START Provided entries
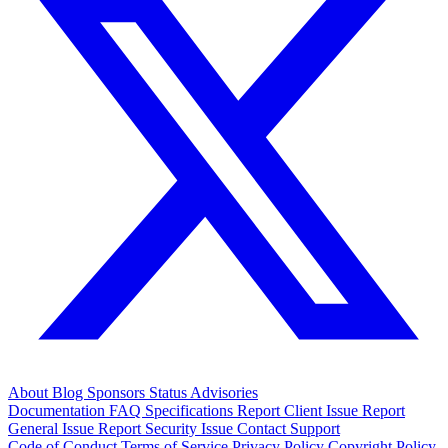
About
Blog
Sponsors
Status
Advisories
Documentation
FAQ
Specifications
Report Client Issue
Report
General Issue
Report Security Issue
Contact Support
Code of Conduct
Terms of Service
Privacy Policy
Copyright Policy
END Provided entries
START Provided entries
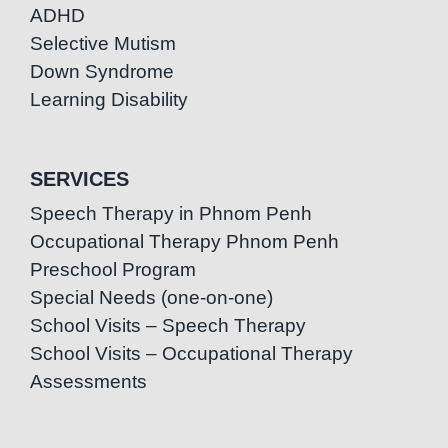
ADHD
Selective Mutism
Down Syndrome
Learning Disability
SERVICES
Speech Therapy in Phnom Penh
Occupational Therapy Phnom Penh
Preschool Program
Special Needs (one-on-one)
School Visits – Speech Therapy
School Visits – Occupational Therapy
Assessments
END Provided entries
START Provided entries
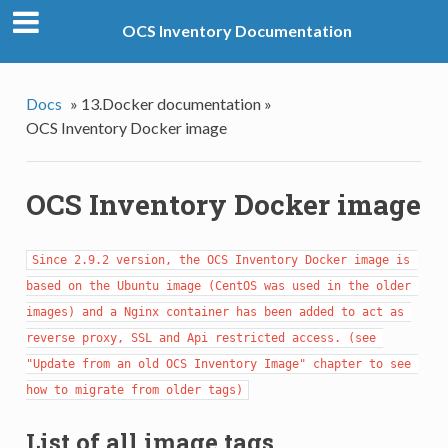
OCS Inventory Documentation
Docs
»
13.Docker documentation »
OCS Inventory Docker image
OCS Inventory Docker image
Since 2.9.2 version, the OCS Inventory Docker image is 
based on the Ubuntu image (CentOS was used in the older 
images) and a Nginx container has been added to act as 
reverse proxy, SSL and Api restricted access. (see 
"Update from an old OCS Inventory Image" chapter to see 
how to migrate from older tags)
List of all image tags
END Provided entries
■ About this exercise ■
In the data above, find the line with "OCS Inventory Documentation" and the line with "List of all image tags". Retype both, plus every line between them, exactly.

■ Answer section ■
OCS Inventory Documentation
Docs
»
13.Docker documentation »
OCS Inventory Docker image
OCS Inventory Docker image
Since 2.9.2 version, the OCS Inventory Docker image is 
based on the Ubuntu image (CentOS was used in the older 
images) and a Nginx container has been added to act as 
reverse proxy, SSL and Api restricted access. (see 
"Update from an old OCS Inventory Image" chapter to see 
how to migrate from older tags)
List of all image tags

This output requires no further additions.